1 SAMUEL 9
Tema ini tidak bisa dilepaskan dari pemahaman terikat dengan 1 Samuel 1-12 untuk memahami sifat kerajaan theokratis yang dimaksudkan oleh penulis kitab Samuel. Penulis sejarah ini merasakan suatu kegalauan dimana bangsa pilihan Tuhan menolak Tuhan itu sendiri (1 Samuel 8) sebagai raja yang pertama dan utama dalam kehidupan mereka, hanya karena tergoda dengan sistem organisasi kepemimpinan Kanaan dan karena gagalnya Samuel melakukan regenerasi yang baik di Israel, anaknya yang diangkatnya tidak hidup sebagaimana integritas ayahnya (I Sam 8: 1-3).
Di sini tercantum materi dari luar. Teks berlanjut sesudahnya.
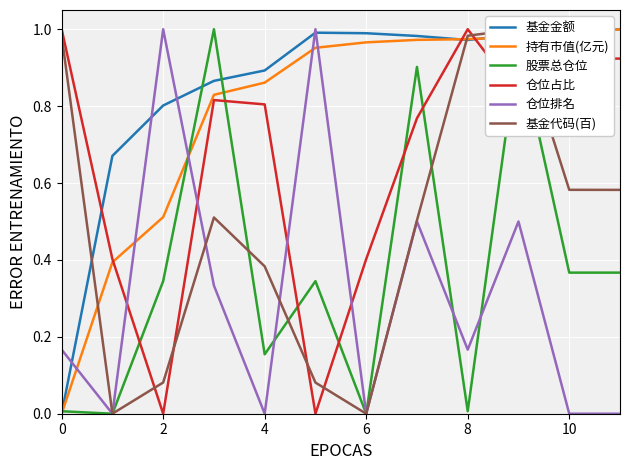

True or false: 仓位占比 has a value of 0.0 at 2.

True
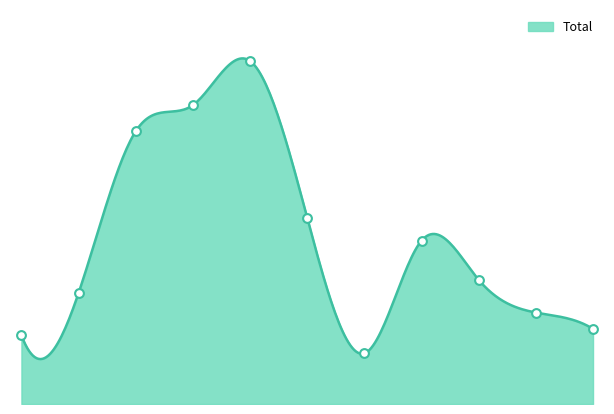

Which has a higher value, 2019 or 2015?

2019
Samuel asyik mengorganisir kehidupan rohani dan politik umat tetapi ia tidak serius memperhatikan keluarganya sebagaimana seniornya Elia yg gagal mendidik Hofni dan Pinehas. Sampai suatu saat tua-tua Israel demonstrasi di depan altar Rama memberikan ketegasan menolak anaknya dan menolak Tuhan sebagai raja. Samuel dengan “legowo” menerima kritik pedes rakyat setelah dikonfirmasi oleh Tuhan bahwa DIA “mengijinkan” pemerintahan raja di tangan manusia.
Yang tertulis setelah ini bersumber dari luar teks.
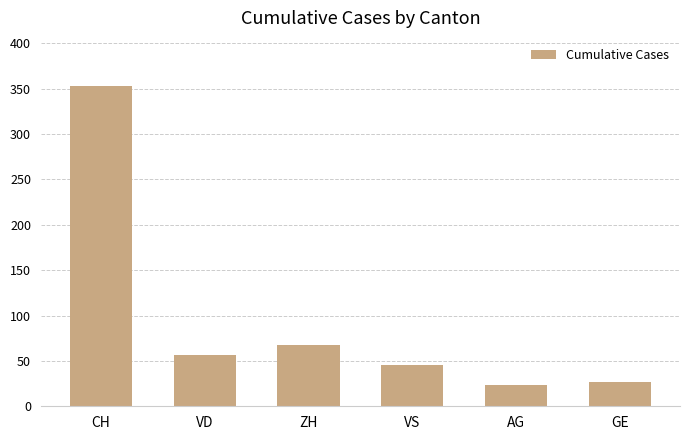

How many data points are less than 56?

3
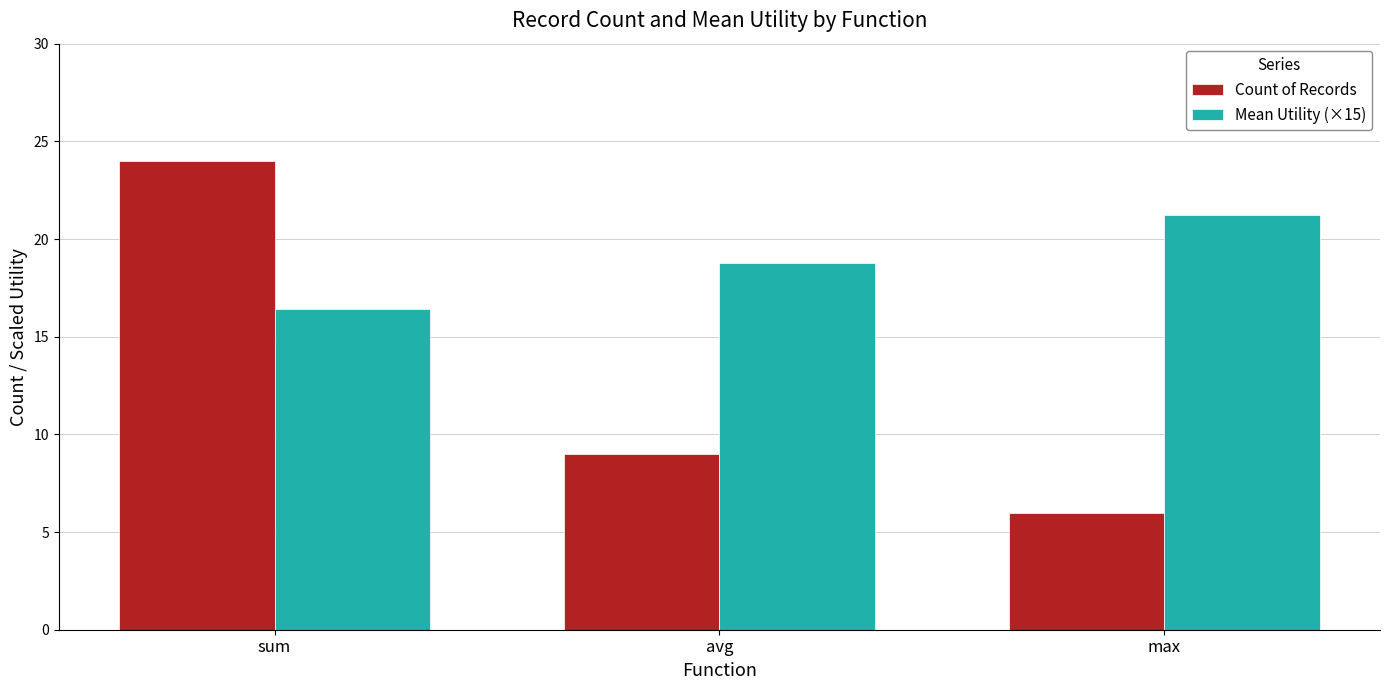

What is the value of the Count of Records bar at the 3rd from the left?

6.0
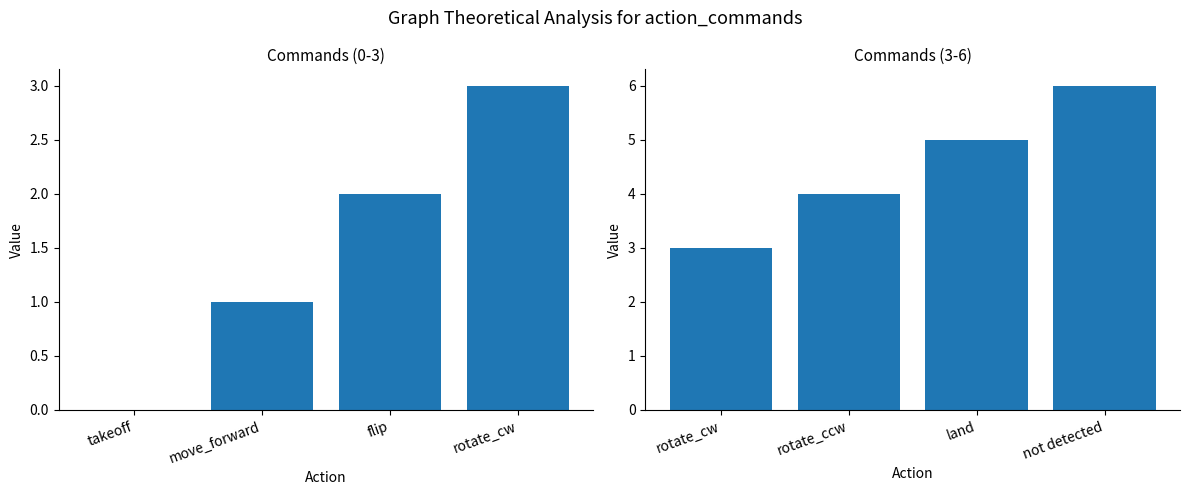

At which category does the chart reach its minimum across all series?

rotate_cw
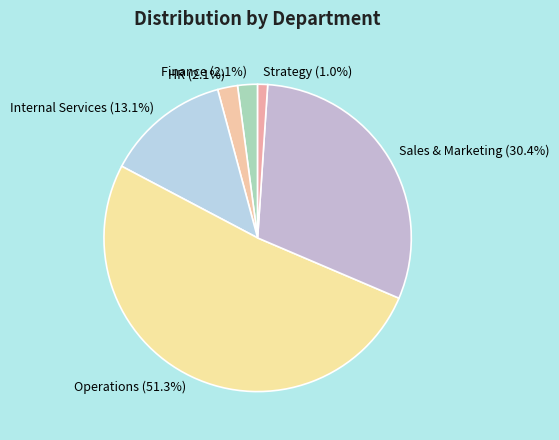

Which category has the biggest portion of the pie?

Operations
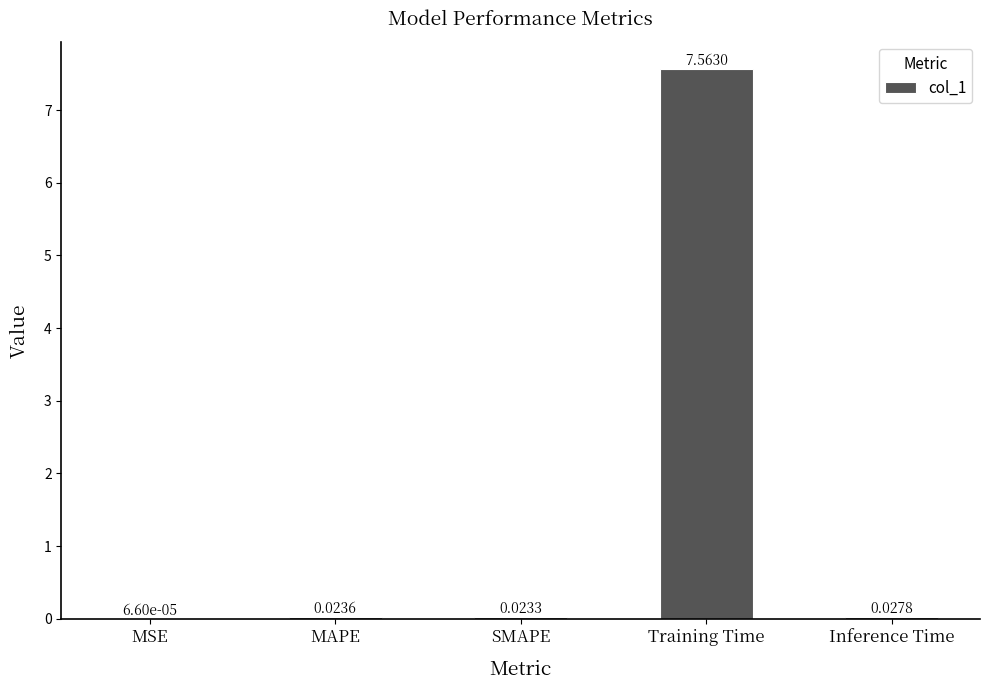

How many categories are shown in the chart?

5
Di dalam rasa kesal dan rintihan doa Samuel, Tuhan pun menyadari kalau diriNya tak diminati sebagai RAJA atas mereka karena mereka lebih cinta kepada allah-allah lain. Kemanakah hati nurani rohani umatNya? Untuk sementara terseret oleh setan-setan Kanaan. Hari ini juga (2021) barangkali banyak umatNya yang merindukan allah-allah lain di dalam kehidupan mereka. Barangkali manusia sekarang ini sudah sangat bosan dipimpin oleh Tuhan.
Di dalam rasa kebosanan umatNya kepada Penciptanya sendiri, Tuhan pun menetapkan supaya bangsa Israel memiliki raja. Dan Samuel menunggu kehendak Tuhan untuk menetapkan raja bagi Israel. Diakhir pasal 8, Tuhan menerima usul adanya seorang raja dan Samuel menenangkan hati mereka dengan ajakan pulang ke kotanya masing-masing. Dan Samuel terus melakukan persembahan korban dan menunggu konfirmasi dan affirmasi Saul sebagai raja yang diurapi. Karena sudah diberitahukan akan datang raja Israel (15-17), maka Samuel tidak perlu repot-repot mencari, tetapi justru Saul-lah yang mencari dan menemukan Samuel dengan latar cerita untuk mencari keledai yang hilang.
Pada pasal 9, permainan kata disebutkan oleh editor untuk menunjukkan suatu kegalauan emosi bangsa Israel dengan kisah Kisy kehilangan keledai betina. Ironi seorang ayah seperti Kisy yang kebingungan karena kehilangan keledai, tetapi tidak ada rasa penyesalan yang besar dimana seluruh Israel telah menolak Tuhan menjadi Raja atas mereka (8:4-9). Kisy (Israel) lebih menangisi keledainya yang hilang, daripada seperti Samuel yang bersedih tatkala Tuhan kehilangan tahta di Israel. Bagi seorang Israel, keledai amat penting dan utama. Kehilangan keledai bagaikan Israel kehilangan induk pengasuh, kehilangan pemelihara, kehilangan sumber kehidupan. TETAPI MEREKA TIDAK ADA YANG BERKORBAN UNTUK MENEMUKAN TUHAN DI DALAM HIDUP MEREKA. KELEDAI LEBIH BERHARGA UNTUK DITEMUKAN DARIPADA TUHAN. Dan ironisnya Saul diminta untuk menemukannya, dimana ia sendirilah yang sedang ditunggu-tunggu oleh Samuel sebagai pemimpin Israel. Penulis mengubah situasi kehilangan itu kepada suatu penantian raja dihadapan korban Samuel di kota Rama. DARI KELEDAI KE NABI (TUHAN). Tuhan mengubah rencana Saul, mencari keledai sampai menemukan urapan Tuhan.